Reproduce the records precisely. Omit every picture.
RECORDS FOR PROCESSING START
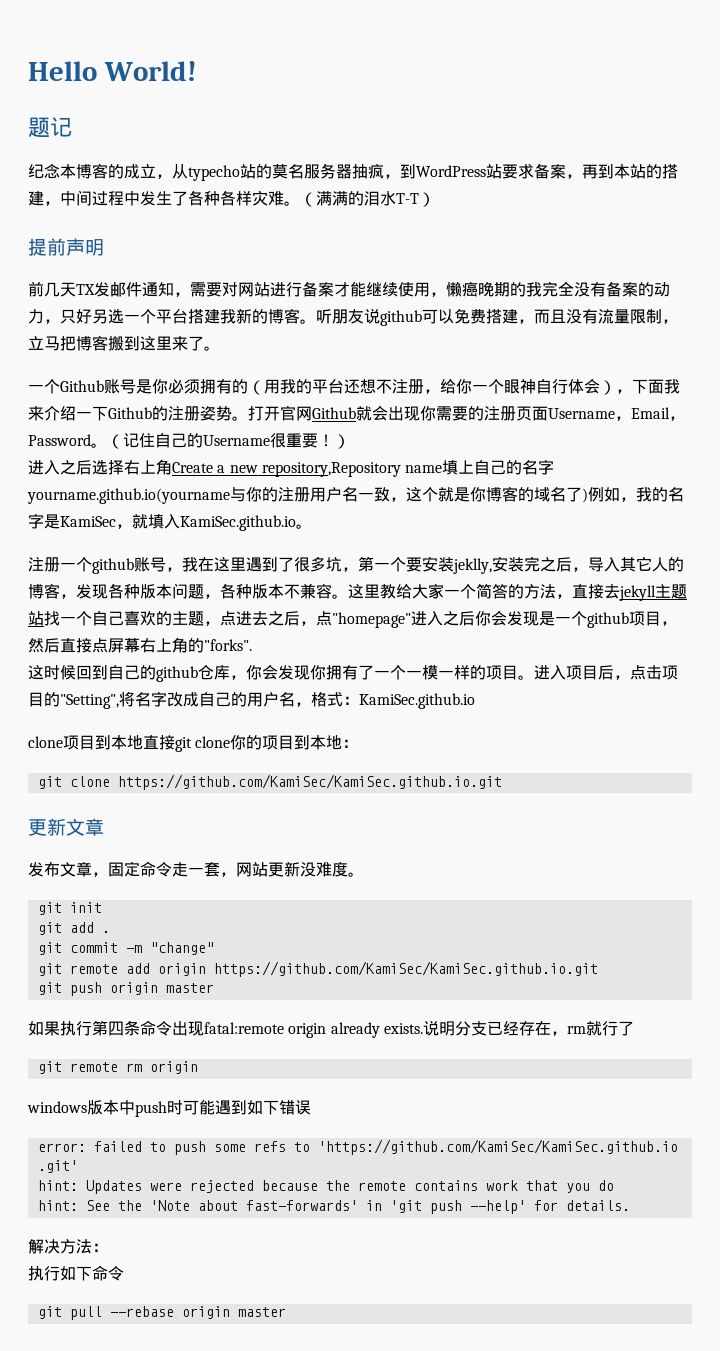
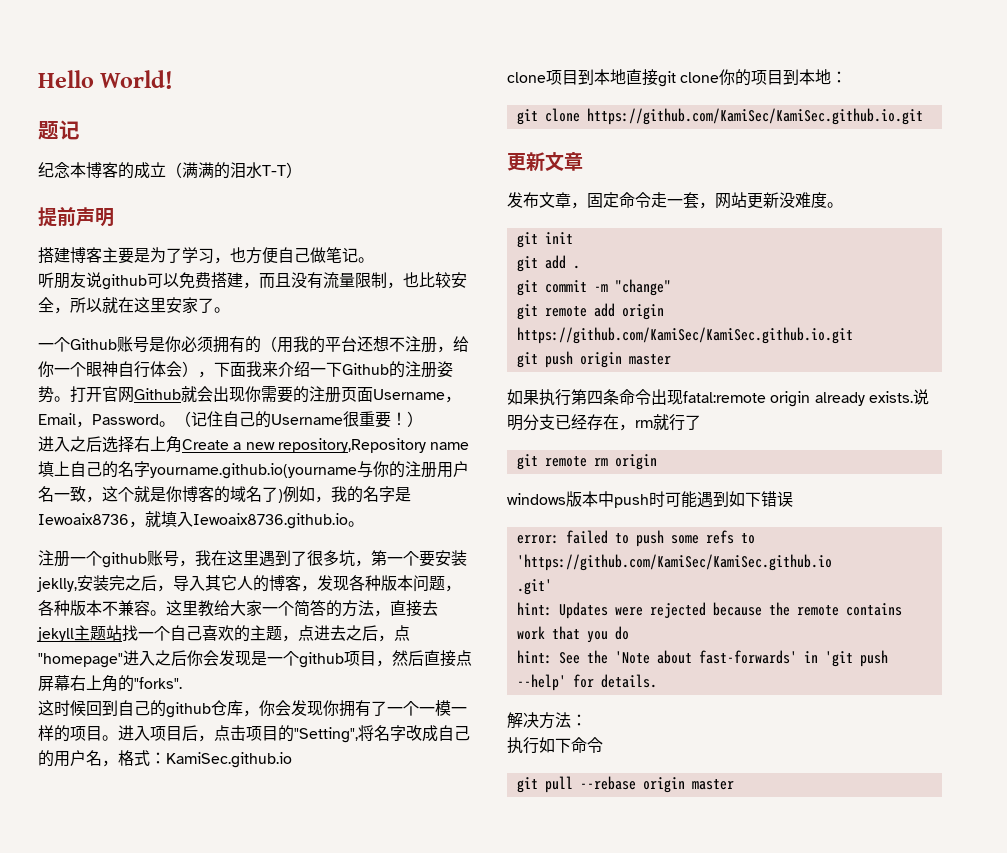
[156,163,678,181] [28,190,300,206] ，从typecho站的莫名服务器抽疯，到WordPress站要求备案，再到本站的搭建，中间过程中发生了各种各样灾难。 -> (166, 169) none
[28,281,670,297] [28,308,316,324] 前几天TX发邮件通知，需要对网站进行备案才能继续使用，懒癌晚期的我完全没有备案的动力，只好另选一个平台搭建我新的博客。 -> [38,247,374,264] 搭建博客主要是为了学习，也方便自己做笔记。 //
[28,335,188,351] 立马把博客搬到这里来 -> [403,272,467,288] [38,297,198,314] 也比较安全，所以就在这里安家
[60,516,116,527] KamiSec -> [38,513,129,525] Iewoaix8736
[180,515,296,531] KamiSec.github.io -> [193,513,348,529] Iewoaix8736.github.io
RECORDS FOR PROCESSING END
- _OUTPUT FOR THIS TASK_
[156,163,678,181] [28,190,300,206] ，从typecho站的莫名服务器抽疯，到WordPress站要求备案，再到本站的搭建，中间过程中发生了各种各样灾难。 -> (166, 169) none
[28,281,670,297] [28,308,316,324] 前几天TX发邮件通知，需要对网站进行备案才能继续使用，懒癌晚期的我完全没有备案的动力，只好另选一个平台搭建我新的博客。 -> [38,247,374,264] 搭建博客主要是为了学习，也方便自己做笔记。 //
[28,335,188,351] 立马把博客搬到这里来 -> [403,272,467,288] [38,297,198,314] 也比较安全，所以就在这里安家
[60,516,116,527] KamiSec -> [38,513,129,525] Iewoaix8736
[180,515,296,531] KamiSec.github.io -> [193,513,348,529] Iewoaix8736.github.io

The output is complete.